Location: Peruvian Fuego, 1751 N Sunrise Way, #F1, Palm Springs, California. Date: July 16, 2023. The menu calls this a cold lemony spiced mashed potato layered with avocado and topped with ceviche mixed with a touch of mayonnaise and garnished with choclo (large corn kernels). It came with red onion slices that provided crunch, and the choclo and marinated fish provided chew. There was acid from the marinade and heat from the red hot sauce that came on the side. The potato and avocado provided creaminess, and the marinade with the addition of some mayonnaise made for a tangy sauce that went well with the mashed potato. This was an excellent match of two Peruvian classics: mashed cold potato and marinated raw fish. This potato and fish dish has nothing in common with fish and chips, and it's a very refreshing dish on a warm day.

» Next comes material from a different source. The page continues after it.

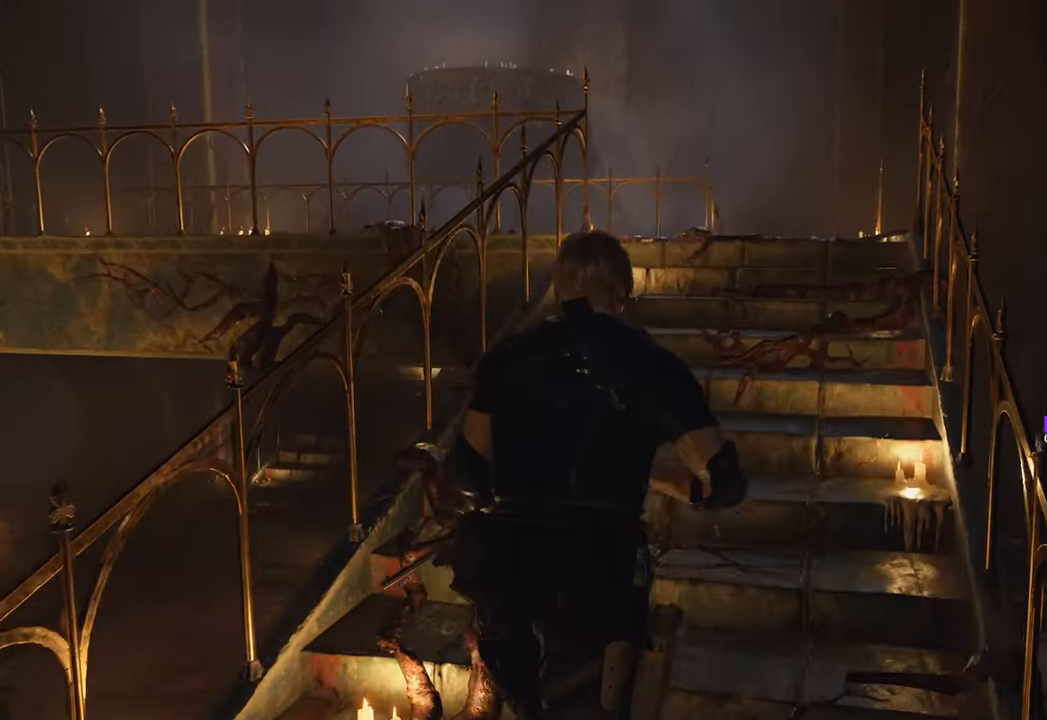
{"keys": ["w"], "mouse": [], "events": [[283, "3", "down"], [333, "3", "up"]]}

Location: Peruvian Fuego, 1751 N Sunrise Way #F1, Palm Springs, California. Date: October 8, 2022. As the name suggests, this Peruvian dish is for poorer folk who can't afford a lot of meat. They get a small cheap steak served with a fried egg to boost the protein. Since the workers need calories, this dish also comes with fried plantain, potato fries, and white rice. My pan seared steak was a little tough but flavorful, the plantain was sweet, and the fries were good, not too skinny. I didn't think I would eat much of the rice, but it was such a flavorful variety, cooked to perfection, that I ate it all.
Location: Peruvian Fuego, 1751 N Sunrise Way #F1, Palm Springs, California. Date: July 16, 2022. These are the best yuca fries I've ever had, and I know the secret: the yuca is boiled before being deep fried. I got seven thick cut wedges that were crispy on the outside and very soft and moist inside. They were served with three sauces: huancaina (creamy sauce with aji amarillo pepper), jalapeño, and Peruvian rocoto pepper. The sauces were spicy but not overly so. Unlike potato, these fries are very nutty in flavor. I've made my own yuca fries before, and they can be rather tough, but now I know what to do next time.
Location: Peruvian Fuego, 1751 N Sunrise Way, #F1, Palm Springs, California. Date: July 9, 2022. Tiradito is Peruvian style sashimi. It differs from ceviche in that the sauce or marinade is applied just before serving so that the pieces of fish fillet remain uncooked by the acid of the lemon or lime juice. The fish is truly raw, but the sauce gives it some good flavor. The version I had at Inka in Palm Springs had some twenty slices of raw white fish (probably red snapper), the aji amarillo sauce had the perfect balance of sour, salty, and spicy, and the two slices of sweet potato came with a surprise: they'd been cooked with cinnamon. The dish was garnished with marinated red onion slaw for crunch and some large corn kernels for starch. What you see in the pic is just half of the good stuff I got.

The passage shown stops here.